▸ TASK TO COMPLETE:
Copy out the material below line for line, changing nothing.

▸ ENTRIES SHOWN:
>>>
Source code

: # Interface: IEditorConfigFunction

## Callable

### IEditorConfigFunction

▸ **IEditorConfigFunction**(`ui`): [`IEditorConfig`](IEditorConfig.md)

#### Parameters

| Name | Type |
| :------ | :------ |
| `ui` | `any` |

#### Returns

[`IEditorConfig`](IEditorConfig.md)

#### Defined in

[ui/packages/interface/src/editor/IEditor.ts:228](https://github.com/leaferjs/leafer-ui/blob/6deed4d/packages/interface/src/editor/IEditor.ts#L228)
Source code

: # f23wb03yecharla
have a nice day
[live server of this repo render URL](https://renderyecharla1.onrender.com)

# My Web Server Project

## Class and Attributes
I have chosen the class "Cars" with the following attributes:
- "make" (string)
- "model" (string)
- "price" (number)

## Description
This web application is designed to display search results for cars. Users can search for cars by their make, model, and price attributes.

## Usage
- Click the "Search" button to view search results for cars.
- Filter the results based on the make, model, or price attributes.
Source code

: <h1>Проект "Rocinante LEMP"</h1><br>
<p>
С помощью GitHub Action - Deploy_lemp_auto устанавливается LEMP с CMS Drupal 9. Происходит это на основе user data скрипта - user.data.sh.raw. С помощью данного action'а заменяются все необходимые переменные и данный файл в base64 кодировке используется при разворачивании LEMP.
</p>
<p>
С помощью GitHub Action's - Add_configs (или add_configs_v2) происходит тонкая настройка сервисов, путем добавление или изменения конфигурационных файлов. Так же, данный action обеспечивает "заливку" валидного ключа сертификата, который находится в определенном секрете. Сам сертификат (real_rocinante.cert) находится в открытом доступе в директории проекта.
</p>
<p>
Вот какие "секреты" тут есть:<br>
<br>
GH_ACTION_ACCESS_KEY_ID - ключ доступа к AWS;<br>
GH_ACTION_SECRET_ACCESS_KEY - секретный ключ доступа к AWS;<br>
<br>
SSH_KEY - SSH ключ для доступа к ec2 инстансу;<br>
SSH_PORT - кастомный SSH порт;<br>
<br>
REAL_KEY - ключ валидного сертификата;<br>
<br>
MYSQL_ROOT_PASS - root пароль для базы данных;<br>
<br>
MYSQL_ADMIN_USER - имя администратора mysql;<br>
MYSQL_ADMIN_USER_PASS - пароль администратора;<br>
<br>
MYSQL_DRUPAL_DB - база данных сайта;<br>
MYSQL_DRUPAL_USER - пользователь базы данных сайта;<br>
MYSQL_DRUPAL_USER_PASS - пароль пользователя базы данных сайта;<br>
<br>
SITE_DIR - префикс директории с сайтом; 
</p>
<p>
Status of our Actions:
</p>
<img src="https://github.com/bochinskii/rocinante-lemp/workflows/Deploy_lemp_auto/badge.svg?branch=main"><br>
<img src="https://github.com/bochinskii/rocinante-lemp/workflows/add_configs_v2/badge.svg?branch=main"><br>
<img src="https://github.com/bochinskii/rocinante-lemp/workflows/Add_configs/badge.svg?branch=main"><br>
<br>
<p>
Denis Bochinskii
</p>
<<<
▸ RESULT OF THE TASK:
Source code

: # Interface: IEditorConfigFunction

## Callable

### IEditorConfigFunction

▸ **IEditorConfigFunction**(`ui`): [`IEditorConfig`](IEditorConfig.md)

#### Parameters

| Name | Type |
| :------ | :------ |
| `ui` | `any` |

#### Returns

[`IEditorConfig`](IEditorConfig.md)

#### Defined in

[ui/packages/interface/src/editor/IEditor.ts:228](https://github.com/leaferjs/leafer-ui/blob/6deed4d/packages/interface/src/editor/IEditor.ts#L228)
Source code

: # f23wb03yecharla
have a nice day
[live server of this repo render URL](https://renderyecharla1.onrender.com)

# My Web Server Project

## Class and Attributes
I have chosen the class "Cars" with the following attributes:
- "make" (string)
- "model" (string)
- "price" (number)

## Description
This web application is designed to display search results for cars. Users can search for cars by their make, model, and price attributes.

## Usage
- Click the "Search" button to view search results for cars.
- Filter the results based on the make, model, or price attributes.
Source code

: <h1>Проект "Rocinante LEMP"</h1><br>
<p>
С помощью GitHub Action - Deploy_lemp_auto устанавливается LEMP с CMS Drupal 9. Происходит это на основе user data скрипта - user.data.sh.raw. С помощью данного action'а заменяются все необходимые переменные и данный файл в base64 кодировке используется при разворачивании LEMP.
</p>
<p>
С помощью GitHub Action's - Add_configs (или add_configs_v2) происходит тонкая настройка сервисов, путем добавление или изменения конфигурационных файлов. Так же, данный action обеспечивает "заливку" валидного ключа сертификата, который находится в определенном секрете. Сам сертификат (real_rocinante.cert) находится в открытом доступе в директории проекта.
</p>
<p>
Вот какие "секреты" тут есть:<br>
<br>
GH_ACTION_ACCESS_KEY_ID - ключ доступа к AWS;<br>
GH_ACTION_SECRET_ACCESS_KEY - секретный ключ доступа к AWS;<br>
<br>
SSH_KEY - SSH ключ для доступа к ec2 инстансу;<br>
SSH_PORT - кастомный SSH порт;<br>
<br>
REAL_KEY - ключ валидного сертификата;<br>
<br>
MYSQL_ROOT_PASS - root пароль для базы данных;<br>
<br>
MYSQL_ADMIN_USER - имя администратора mysql;<br>
MYSQL_ADMIN_USER_PASS - пароль администратора;<br>
<br>
MYSQL_DRUPAL_DB - база данных сайта;<br>
MYSQL_DRUPAL_USER - пользователь базы данных сайта;<br>
MYSQL_DRUPAL_USER_PASS - пароль пользователя базы данных сайта;<br>
<br>
SITE_DIR - префикс директории с сайтом; 
</p>
<p>
Status of our Actions:
</p>
<img src="https://github.com/bochinskii/rocinante-lemp/workflows/Deploy_lemp_auto/badge.svg?branch=main"><br>
<img src="https://github.com/bochinskii/rocinante-lemp/workflows/add_configs_v2/badge.svg?branch=main"><br>
<img src="https://github.com/bochinskii/rocinante-lemp/workflows/Add_configs/badge.svg?branch=main"><br>
<br>
<p>
Denis Bochinskii
</p>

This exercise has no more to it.